J’ai tâché de répondre à cet amour de père
890Par un tendre respect qui chérit et révère,
Seigneur ; et je vois mieux encor par ce grand choix,
Et combien vous m’aimez, et combien je vous dois.
Je sais ce qu’est Pison et quelle est sa noblesse ;
Mais si j’ose à vos yeux montrer quelque foiblesse,
895Quelque digne qu’il soit et de Rome et de moi,
Je tremble à lui promettre et mon cœur et ma foi ;
Et j’avouerai, seigneur, que pour mon hyménée
Je crois tenir un peu de Rome où je suis née.
Je ne demande point la pleine liberté,
900Puisqu’elle en a mis bas l’intrépide fierté ;
Mais si vous m’imposez la pleine servitude,
J’y trouverai, comme elle, un joug un peu bien rude.

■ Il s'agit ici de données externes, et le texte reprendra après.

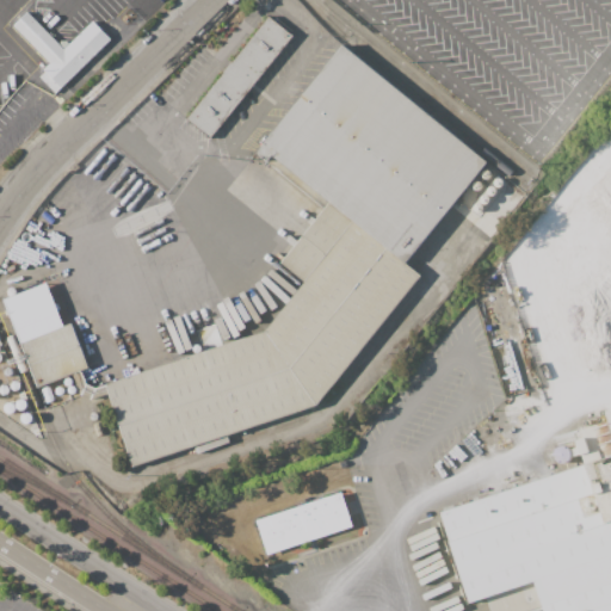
[(49,62),(12,24),(26,11),(63,48),(92,20),(110,38),(55,92),(39,75),(44,71),(43,69),(49,62)]
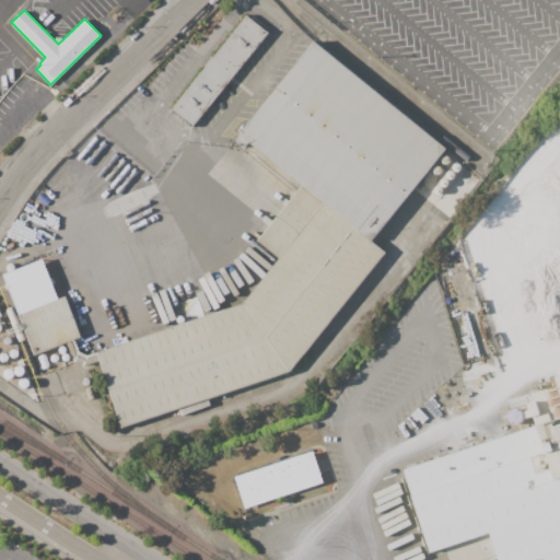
[(194,128),(172,111),(206,68),(205,67),(211,58),(213,59),(247,18),(269,34),(194,128)]
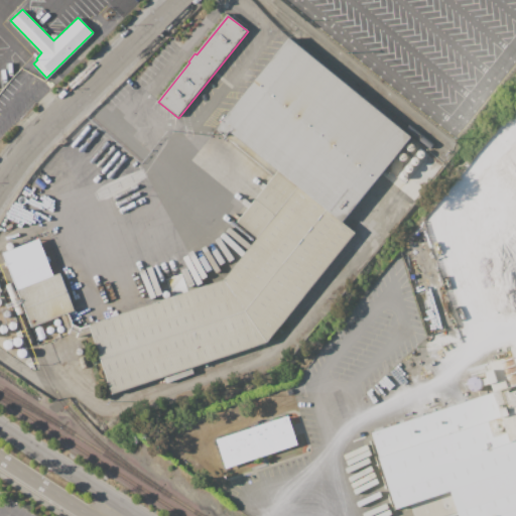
[(74,312),(69,314),(73,327),(81,330),(225,281),(258,239),(238,223),(278,171),(221,126),(288,41),(411,138),(344,224),(355,234),(268,343),(113,396),(92,335),(78,340),(68,336),(61,317),(58,318),(30,329),(3,254),(40,241),(54,277),(60,275),(74,312)]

  1. Par une singulière erreur, les éditions de 1665, de 1666 et de 1668 portent : Fut fait ; et l’édition de 1682 : Eut fait, pour J’ai fait.
  2. Augustus in domo successorem quæsivit ; ego in republica. (Tacite, Histoires, livre I, chapitre xv.) Pour les vers suivants, voyez le commencement de ce même chapitre xv.
  3. L’édition de 1682, encore par erreur évidemment, donne ce, au lieu de ces.